A faithful copy of the data below is required, leaving out every picture.
-- Data to use follows --
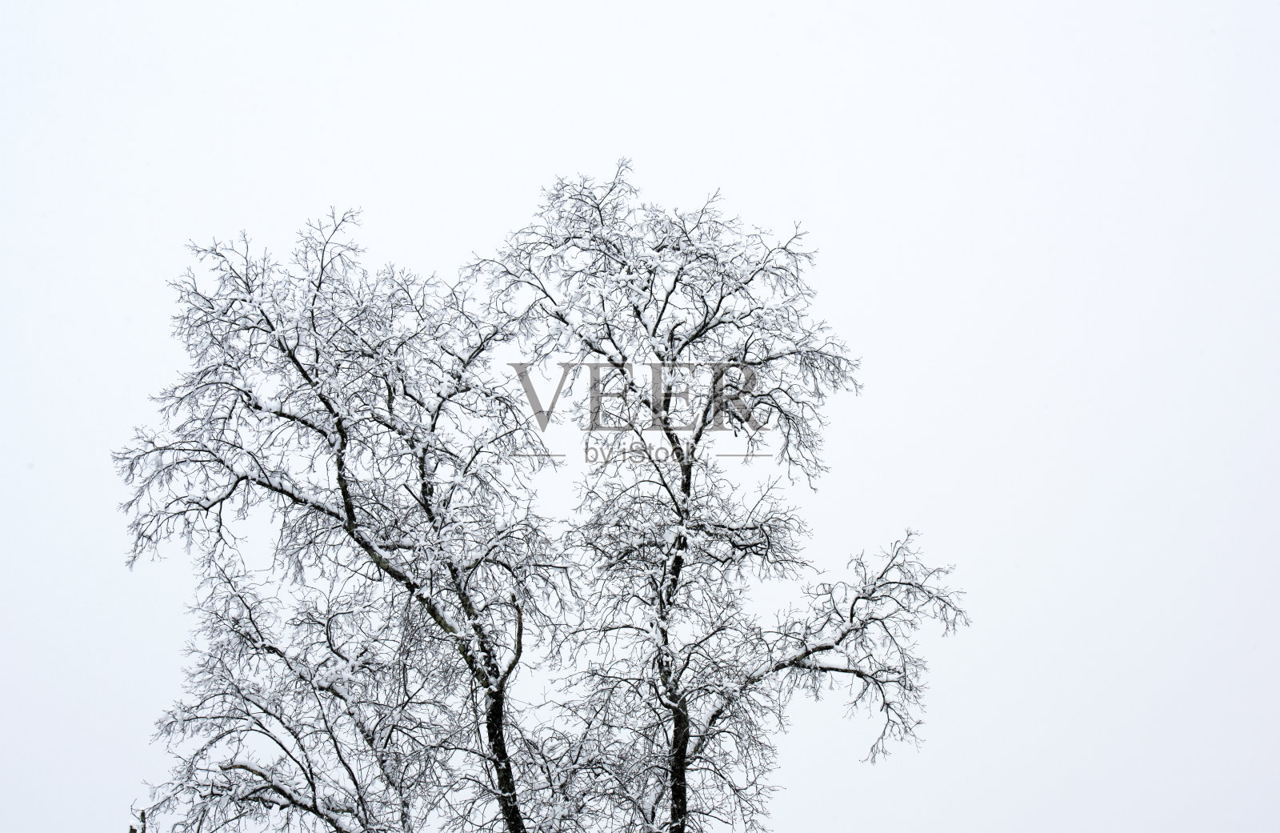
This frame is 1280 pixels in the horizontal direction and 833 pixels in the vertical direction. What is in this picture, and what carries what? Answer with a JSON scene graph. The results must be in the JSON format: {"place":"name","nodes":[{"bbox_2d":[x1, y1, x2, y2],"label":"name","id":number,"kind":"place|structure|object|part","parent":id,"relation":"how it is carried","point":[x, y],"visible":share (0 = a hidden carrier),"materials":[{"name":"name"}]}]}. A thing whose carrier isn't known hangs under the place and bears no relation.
{"place":"outdoors","nodes":[
{"label":"outdoors","id":0,"kind":"place"},
{"bbox_2d":[0,0,1279,832],"label":"sky","id":1,"kind":"structure","parent":0,"point":[250,211],"materials":[{"name":"white"}]},
{"label":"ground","id":2,"kind":"structure","parent":0},
{"bbox_2d":[127,807,147,832],"label":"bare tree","id":3,"kind":"object","parent":2,"relation":"on","point":[132,831],"visible":0.92,"materials":[{"name":"brown"}]},
{"bbox_2d":[108,203,575,830],"label":"tree","id":4,"kind":"object","parent":2,"relation":"on","point":[344,486],"visible":1,"materials":[{"name":"plant"}]},
{"label":"trunk","id":5,"kind":"part","parent":4,"relation":"part of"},
{"bbox_2d":[471,156,964,832],"label":"tree","id":6,"kind":"object","parent":2,"relation":"on","point":[599,350],"visible":0.99,"materials":[{"name":"plant"}]},
{"label":"trunk","id":7,"kind":"part","parent":6,"relation":"part of","materials":[{"name":"wood"}]},
{"label":"branch","id":8,"kind":"part","parent":6,"relation":"part of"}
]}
-- Data to use concluded --
Response for this exercise:
This frame is 1280 pixels in the horizontal direction and 833 pixels in the vertical direction. What is in this picture, and what carries what? Answer with a JSON scene graph. The results must be in the JSON format: {"place":"name","nodes":[{"bbox_2d":[x1, y1, x2, y2],"label":"name","id":number,"kind":"place|structure|object|part","parent":id,"relation":"how it is carried","point":[x, y],"visible":share (0 = a hidden carrier),"materials":[{"name":"name"}]}]}. A thing whose carrier isn't known hangs under the place and bears no relation.
{"place":"outdoors","nodes":[
{"label":"outdoors","id":0,"kind":"place"},
{"bbox_2d":[0,0,1279,832],"label":"sky","id":1,"kind":"structure","parent":0,"point":[250,211],"materials":[{"name":"white"}]},
{"label":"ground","id":2,"kind":"structure","parent":0},
{"bbox_2d":[127,807,147,832],"label":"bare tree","id":3,"kind":"object","parent":2,"relation":"on","point":[132,831],"visible":0.92,"materials":[{"name":"brown"}]},
{"bbox_2d":[108,203,575,830],"label":"tree","id":4,"kind":"object","parent":2,"relation":"on","point":[344,486],"visible":1,"materials":[{"name":"plant"}]},
{"label":"trunk","id":5,"kind":"part","parent":4,"relation":"part of"},
{"bbox_2d":[471,156,964,832],"label":"tree","id":6,"kind":"object","parent":2,"relation":"on","point":[599,350],"visible":0.99,"materials":[{"name":"plant"}]},
{"label":"trunk","id":7,"kind":"part","parent":6,"relation":"part of","materials":[{"name":"wood"}]},
{"label":"branch","id":8,"kind":"part","parent":6,"relation":"part of"}
]}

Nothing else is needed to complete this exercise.